You might get a few arguments if she’s boisterous and he’s not, if he tells her to stop and she doesn’t then he might escalate… but that’d be normal.

If you get anything you’re not happy with, re arguing, separate them, give them a bit of chill out time away from each other and then go again.

Watch for things that could cause issues, so obviously, toys, food, but also attention from humans or highly exciting situations, someone coming in, any games etc.

Given they’ve met already and done stuff side by side - chances are it’ll be fairly easy to settle her in with him with no drama tbh, but just so you’re aware that a bit of an argument is fine and within normal in the early days and as long as they’re not actually injuring each other then it’s usually over with fairly quickly.

Killingoffmyflowersonebyone · 08/07/2024 17:00

I foster so I have to do this a lot.

I always introduce mine outside first (neutral ground) then in the garden on leads and then in the house. Usually keep them separate for a few weeks tbh until I am 100% sure of the new dogs temperament. Dogs hide a lot of themselves when in a new environment - don’t forget it takes 3 months for them to settle into a new home so all the personality traits you’re seeing atm might not necessarily be the ‘real them.’

But ultimately it’s a case of when you think you’re ready. I, personally, am extra cautious as I have a big dog (retriever) and two little dogs (cockers) in my home already. And two uncastrated males - which changes dynamics a lot. I don’t let them eat together (ever) or share toys (only my ‘own’ dogs play with toys together).

Remember; dog fights sound very vicious (even a bitch telling off her pups scares people even though there’s no real feeling in it). So if it does happen, unless one is seriously injured, don’t worry too much.

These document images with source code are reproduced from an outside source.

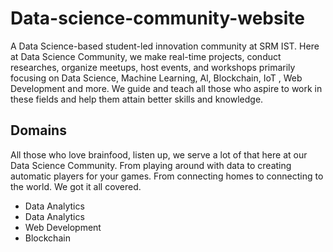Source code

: # Data-science-community-website
A Data Science-based student-led innovation community at SRM IST. Here at Data Science Community, we make real-time projects, conduct researches, organize meetups, host events, and workshops primarily focusing on Data Science, Machine Learning, Al, Blockchain, IoT , Web Development and more. We guide and teach all those who aspire to work in these fields and help them attain better skills and knowledge. 

## Domains
All those who love brainfood, listen up, we serve a lot of that here at our Data Science Community. From playing around with data to creating automatic players for your games. From connecting homes to connecting to the world. We got it all covered.

* Data Analytics
* Data Analytics
* Web Development
* Blockchain

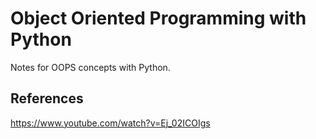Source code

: # Object Oriented Programming with Python

Notes for OOPS concepts with Python.

## References
https://www.youtube.com/watch?v=Ej_02ICOIgs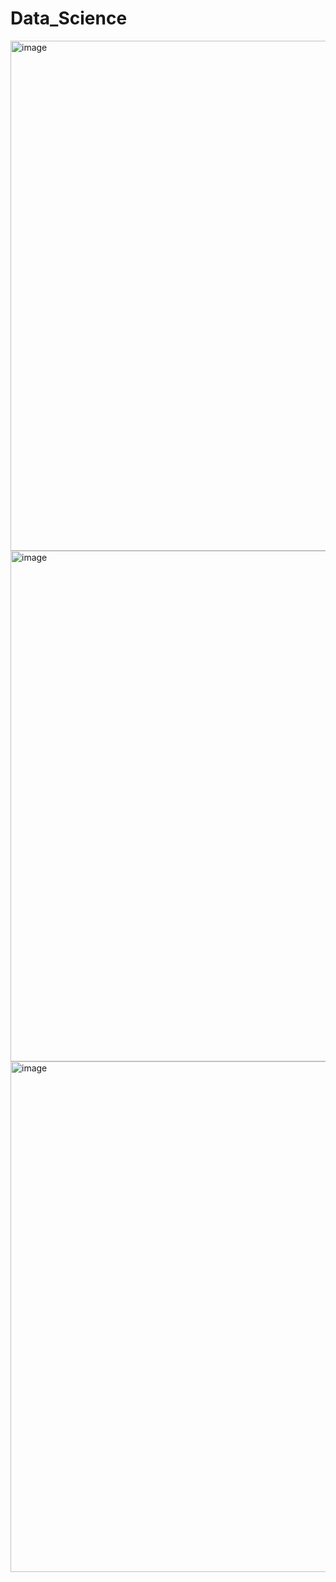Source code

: # Data_Science
 <img width="816" alt="image" src="https://user-images.githubusercontent.com/71498824/203362029-eb5d65de-96c9-4326-a01a-5481705928b9.png">


<img width="817" alt="image" src="https://user-images.githubusercontent.com/71498824/203362125-6464708a-6a70-42dc-b953-3c6c58aa3ecd.png">


<img width="817" alt="image" src="https://user-images.githubusercontent.com/71498824/203362473-d8709038-45bf-48f9-907f-b25496000288.png">
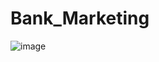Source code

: # Bank_Marketing

![image](https://user-images.githubusercontent.com/29515861/189943916-1e7188f3-fc4e-498e-84fb-ae94ae6ba800.png)
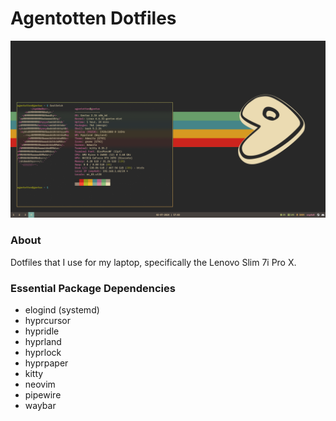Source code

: # Agentotten Dotfiles

![A screenshot of the desktop.](desktop.png)

### About

Dotfiles that I use for my laptop, specifically the Lenovo Slim 7i Pro X.

### Essential Package Dependencies

* elogind (systemd)
* hyprcursor
* hypridle
* hyprland
* hyprlock
* hyprpaper
* kitty
* neovim
* pipewire
* waybar
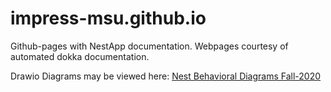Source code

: # impress-msu.github.io
Github-pages with NestApp documentation. Webpages courtesy of automated dokka documentation.

Drawio Diagrams may be viewed here:
[Nest Behavioral Diagrams Fall-2020](https://app.diagrams.net/?chrome=0&gapi=0&db=0&url=https%3A%2F%2Fraw.githubusercontent.com%2Fimpress-msu%2Fimpress-msu.github.io%2Fmain%2FDrawio-Diagrams%2FNest%2520Behavioral%2520Diagrams%2520Fall-2020.html#Uhttps%3A%2F%2Fraw.githubusercontent.com%2Fimpress-msu%2Fimpress-msu.github.io%2Fmain%2FDrawio-Diagrams%2FNest%2520Behavioral%2520Diagrams%2520Fall-2020.html)
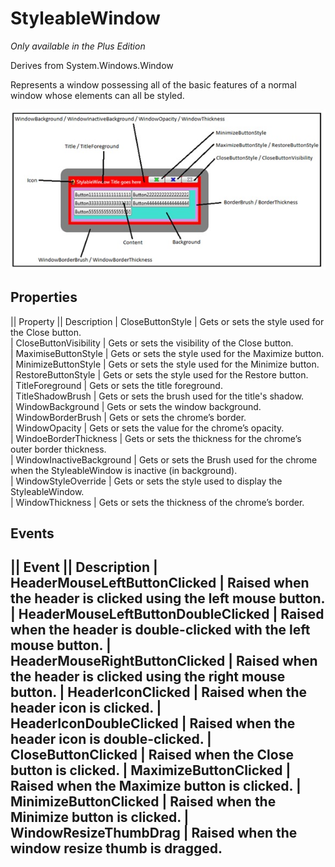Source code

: # StyleableWindow
_Only available in the Plus Edition_

Derives from System.Windows.Window

Represents a window possessing all of the basic features of a normal window whose elements can all be styled.

![](StyleableWindow_styleablewindow.jpg)

## Properties
|| Property || Description
| CloseButtonStyle | Gets or sets the style used for the Close button.  
| CloseButtonVisibility | Gets or sets the visibility of the Close button.  
| MaximiseButtonStyle | Gets or sets the style used for the Maximize button.  
| MinimizeButtonStyle | Gets or sets the style used for the Minimize button.  
| RestoreButtonStyle | Gets or sets the style used for the Restore button.  
| TitleForeground | Gets or sets the title foreground.  
| TitleShadowBrush | Gets or sets the brush used for the title's shadow.  
| WindowBackground | Gets or sets the window background.  
| WindowBorderBrush | Gets or sets the chrome’s border.  
| WindowOpacity | Gets or sets the value for the chrome’s opacity.  
| WindoeBorderThickness | Gets or sets the thickness for the chrome’s outer border thickness.  
| WindowInactiveBackground | Gets or sets the Brush used for the chrome when the StyleableWindow is inactive (in background).  
| WindowStyleOverride | Gets or sets the style used to display the StyleableWindow.  
| WindowThickness | Gets or sets the thickness of the chrome’s border.  

## Events
|| Event || Description
| HeaderMouseLeftButtonClicked | Raised when the header is clicked using the left mouse button.
| HeaderMouseLeftButtonDoubleClicked | Raised when the header is double-clicked with the left mouse button.
| HeaderMouseRightButtonClicked | Raised when the header is clicked using the right mouse button.
| HeaderIconClicked | Raised when the header icon is clicked.
| HeaderIconDoubleClicked | Raised when the header icon is double-clicked.
| CloseButtonClicked | Raised when the Close button is clicked.
| MaximizeButtonClicked | Raised when the Maximize button is clicked.
| MinimizeButtonClicked | Raised when the Minimize button is clicked.
| WindowResizeThumbDrag | Raised when the window resize thumb is dragged.
---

KeebabSpider · 09/07/2024 19:45

Thank you everyone. They have been playing outside and walking side by side. The new dog looks to dd for reassurance a lot. Each time after the walk we've now progressed to walking in the house together, having some free reign together and now laying on the rug together. But this seems to be short lived. The new dog keeps licking dd on the nose, he doesn't seem to like this much. He has put her in her place when she's being too bouncy too. She keeps jumping up at DH, and at one point dd growled and jumped up pushing her away. It seems he is policing boundaries but not being aggressive. So all good so far.